The carboxy-terminal domain (CTD) of the largest subunit of RNA Polymerase II (RNAPII) consists of multiple tandem repeats of the consensus heptapeptide Y1-S2-P3-T4-S5-P6-S7. RNAPII CTD is intrinsically disordered and has been shown to promote liquid-liquid phase-separation (LLPS) of RNAPII in vivo. However, understanding the precise role of the conserved heptad residues in LLPS have been hampered by the lack of direct characterization of the biochemical properties of the CTD. Here, we generated a systematic array of RNAPII CTD variants to unravel the sequence-encoded molecular grammar underlying LLPS of the human CTD. Using in vitro experiments and molecular dynamics simulations, we report that the aromaticity of residue Y1 and the presence of prolines govern CTD phase separation. The cis conformation of prolines and beta turns in the SPXX motifs contribute to a more compact CTD ensemble, enhancing interactions among CTD residues.
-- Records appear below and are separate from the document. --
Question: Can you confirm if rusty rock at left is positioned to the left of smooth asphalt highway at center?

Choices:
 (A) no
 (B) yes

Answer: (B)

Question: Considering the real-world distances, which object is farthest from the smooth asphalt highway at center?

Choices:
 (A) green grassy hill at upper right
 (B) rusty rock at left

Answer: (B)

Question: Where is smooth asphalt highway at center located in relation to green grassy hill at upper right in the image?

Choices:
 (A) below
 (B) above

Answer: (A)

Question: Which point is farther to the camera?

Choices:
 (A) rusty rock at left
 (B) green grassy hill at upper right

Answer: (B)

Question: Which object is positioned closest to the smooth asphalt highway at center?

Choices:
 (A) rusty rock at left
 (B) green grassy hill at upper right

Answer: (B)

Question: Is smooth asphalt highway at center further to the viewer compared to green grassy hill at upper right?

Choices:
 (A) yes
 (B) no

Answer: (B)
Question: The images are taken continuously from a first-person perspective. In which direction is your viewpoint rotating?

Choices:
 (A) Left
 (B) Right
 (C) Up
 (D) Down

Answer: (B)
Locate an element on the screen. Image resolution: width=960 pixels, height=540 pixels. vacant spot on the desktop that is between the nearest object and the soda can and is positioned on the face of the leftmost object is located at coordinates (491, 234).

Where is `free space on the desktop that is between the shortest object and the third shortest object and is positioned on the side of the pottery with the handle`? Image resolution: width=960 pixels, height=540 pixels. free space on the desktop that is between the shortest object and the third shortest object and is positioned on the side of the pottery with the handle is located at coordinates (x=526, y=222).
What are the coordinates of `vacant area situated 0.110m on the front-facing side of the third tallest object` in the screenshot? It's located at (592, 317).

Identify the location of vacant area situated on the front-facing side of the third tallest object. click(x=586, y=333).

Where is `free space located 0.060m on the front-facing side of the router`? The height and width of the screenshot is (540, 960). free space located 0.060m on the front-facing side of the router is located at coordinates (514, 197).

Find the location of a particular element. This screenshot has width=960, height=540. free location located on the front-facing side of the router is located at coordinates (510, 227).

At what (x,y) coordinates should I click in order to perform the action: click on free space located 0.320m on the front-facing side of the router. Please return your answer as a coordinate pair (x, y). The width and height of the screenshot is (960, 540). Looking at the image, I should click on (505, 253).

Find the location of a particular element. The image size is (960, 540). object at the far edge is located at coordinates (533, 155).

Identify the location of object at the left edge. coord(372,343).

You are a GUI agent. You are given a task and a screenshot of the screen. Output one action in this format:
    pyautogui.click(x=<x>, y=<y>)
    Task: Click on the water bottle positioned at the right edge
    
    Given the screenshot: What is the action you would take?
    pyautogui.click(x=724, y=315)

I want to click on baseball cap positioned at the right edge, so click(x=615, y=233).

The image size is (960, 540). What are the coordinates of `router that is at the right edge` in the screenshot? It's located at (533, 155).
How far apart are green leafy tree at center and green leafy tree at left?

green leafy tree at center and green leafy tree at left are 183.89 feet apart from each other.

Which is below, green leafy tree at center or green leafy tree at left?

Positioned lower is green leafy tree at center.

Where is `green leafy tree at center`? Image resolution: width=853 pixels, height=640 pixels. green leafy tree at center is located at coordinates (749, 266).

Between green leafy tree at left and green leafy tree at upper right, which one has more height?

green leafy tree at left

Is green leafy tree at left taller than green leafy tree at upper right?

Serine residues within the CTD consensus sequence influence droplet morphology and inhibit aggregation. We further demonstrate that both prolines and the tyrosine in the CTD consensus sequence are required for phosphorylation by Cyclin-dependent kinase 7 (CDK7). Under phase-separation conditions, CDK7 associates with the surface of the CTD droplets, which drastically accelerates CTD phosphorylation and promotes the release of hyperphosphorylated CTD from the droplets. Our results highlight the importance of conformationally restricted local structures within spacer regions, separating uniformly spaced tyrosine stickers of the CTD heptads, which are required for CTD phase-separation.